702
The AI company Perplexity is complaining their bots can't bypass Cloudflare's firewall
(www.searchenginejournal.com)
This is a most excellent place for technology news and articles.
That logic would not extend to ad blockers, as the point of concern is gaining unauthorized access to a computer system or asset. Blocking ads would not be considered gaining unauthorized access to anything. In fact it would be the opposite of that.
And my point is that defining "unauthorized" to include visitors using unauthorized tools/methods to access a publicly visible resource would be a policy disaster.

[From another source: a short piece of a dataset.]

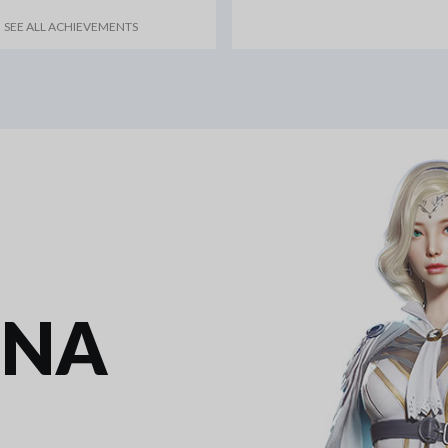
SEE ALL ACHIEVEMENTS
INA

If I put a banner on my site that says "by visiting my site you agree not to modify the scripts or ads displayed on the site," does that make my visit with an ad blocker "unauthorized" under the CFAA? I think the answer should obviously be "no," and that the way to define "authorization" is whether the website puts up some kind of login/authentication mechanism to block or allow specific users, not to put a simple request to the visiting public to please respect the rules of the site.
To me, a robots.txt is more like a friendly request to unauthenticated visitors than it is a technical implementation of some kind of authentication mechanism.
Scraping isn't hacking. I agree with the Third Circuit and the EFF: If the website owner makes a resource available to visitors without authentication, then accessing those resources isn't a crime, even if the website owner didn't intend for site visitors to use that specific method.
When sites put challenges like Anubis or other measures to authenticate that the viewer isn't a robot, and scrapers then employ measures to thwart that authentication (via spoofing or other means) I think that's a reasonable violation of the CFAA in spirit — especially since these mass scraping activities are getting attention for the damage they are causing to site operators (another factor in the CFAA, and one that would promote this to felony activity.)
The fact is these laws are already on the books, we may as well utilize them to shut down this objectively harmful activity AI scrapers are doing.
That same logic is how Aaron Swartz was cornered into suicide for scraping JSTOR, something widely agreed to be a bad idea by a wide range of lawspeople including SCOTUS in its 2021 decision Van Buren v. US that struck this interpretation off the books.